We're going to need more data around why this is happening. We have a lot of data that is starting to show that this is happening. What we're lacking is data about why this is happening and so we should use the data that we have that shows one in three women of color are mistreated to understand why is that and how do we fix it. We say implicit bias – we say cultural humility. But once they get to the hospital, we're not asking not wanting to ask questions…We need to make sure you have the health literacy that you need you need to understand the why instead of just the cause…It's time to dig into the why…so we can use the information we have now to back up our research projects to really dig into that and then fix that so that we could actually stop dying…I think we need to spend a lot of time funding those kinds of projects… We need assistance to put funding and support behind fixing this in training our clinicians… Now you're aware you have biases, but what tools do you have to ensure that those biases don't come into play when you're making decisions for your patients? Making sure that health systems are funding programs to give clinicians tools to use to overcome, like coaching community issues, while we work on more understanding about why we're actually dying.
You mentioned something important with physicians being able to understand the implicit bias and being able to overcome that. You're in a unique position as a Black woman who has experienced these issues when giving birth and as a physician. Could you speak to some of the tools that physicians can take to overcome implicit bias?
Our system had a bias reduction training, which was really interesting. I was on the second floor and it made us aware. And then the second portion of it was to give us tools and figure out how we could overcome the bias. If you notice that you're more biased towards me – if I'm more biased towards someone who doesn't look like me when I speak to them – when I engage with them, trying to understand them as a patient. I like jazz, you like jazz… something that you have in common that we can talk about every time you come in… those kind of tools help you gradually get over any biases that you may have… Just get to know your patient and make sure your patient understands every step…based on their literacy level.

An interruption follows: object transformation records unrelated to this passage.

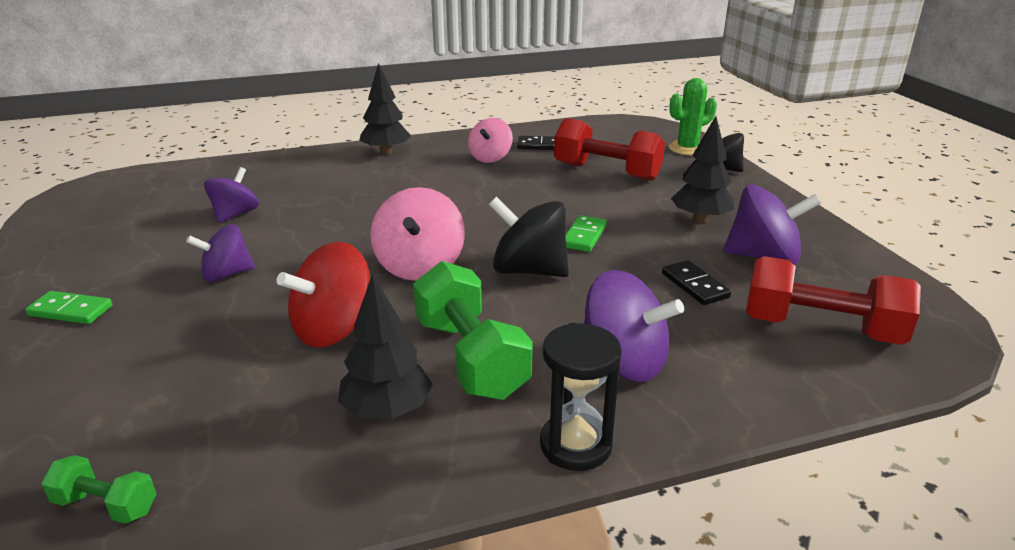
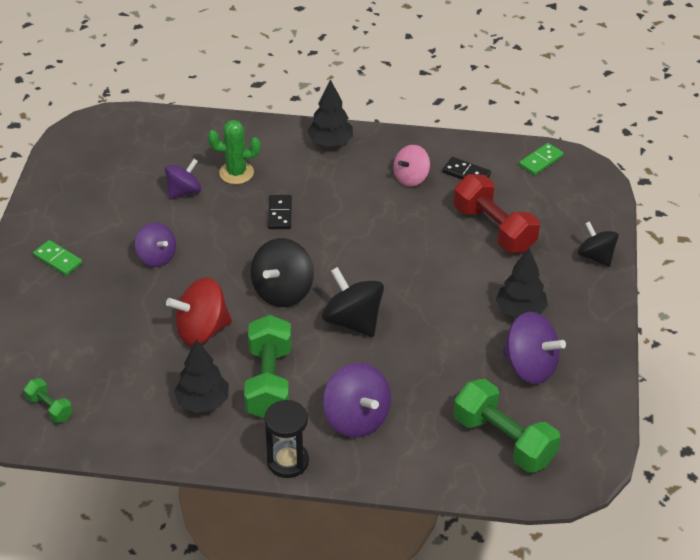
camera: 25 degrees right, 15 degrees up
(226, 275) = (157, 257): purple spinning top -> purple spinning top turned 135 degrees counterclockwise
(420, 266) = (283, 291): pink spinning top -> black spinning top
(584, 236) = (416, 300): green domino -> green domino (541, 161)
(687, 148) = (592, 218): green cactus -> green cactus (236, 173)
(695, 285) = (455, 375): black domino -> black domino (280, 214)
(820, 329) = (503, 440): red dumbbell -> green dumbbell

Lastly, you briefly mentioned some initiatives around finding out why so many Black women are dying. Are there any recent developments or initiatives that signal some progress toward achieving equity in healthcare for BIPOC individuals?

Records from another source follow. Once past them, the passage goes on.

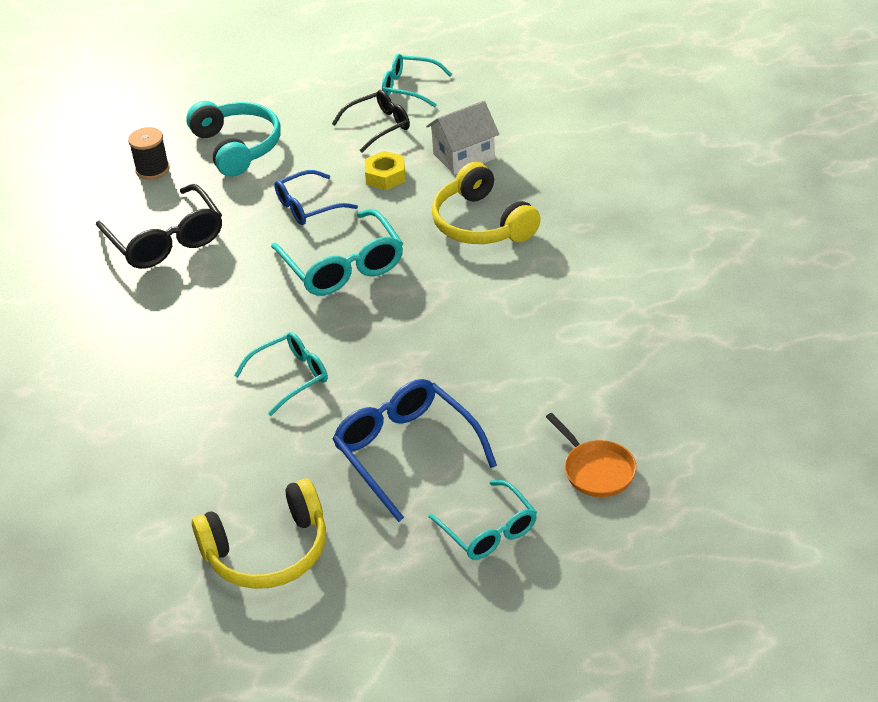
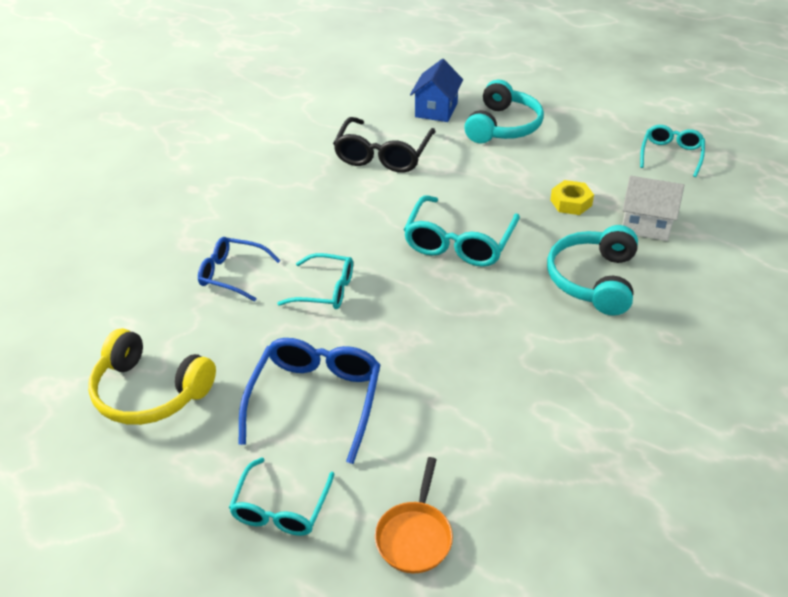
camera: 45 degrees right, 0 degrees up
(152, 169) = (436, 110): black spool -> blue house
(308, 206) = (493, 190): blue glasses -> blue glasses (232, 274)
(378, 126) = (612, 167): black glasses -> none
(409, 87) = (671, 155): turquoise glasses -> turquoise glasses turned 45 degrees clockwise
(482, 223) = (593, 280): yellow headphones -> turquoise headphones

One initiative that I'm personally a part of is trying to develop a focus group of Black women who are past conception age but are pregnant and talking to them about things that stressed them out. What is your anxiety level on the day-to-day? What are things that cause you constant stress? I personally tend to believe that our lived experience and having to deal with racism or…the poverty gap of being the first generation to go to college – things like that are just a part of our normal day-to-day lives that could cause some level of stress that could help could cause some issues when you get pregnant… It’s basic things that I think we have in our lived experience – I think it's connected. So I'm hoping that more research will focus on what is your life like that when you get pregnant you have a higher risk.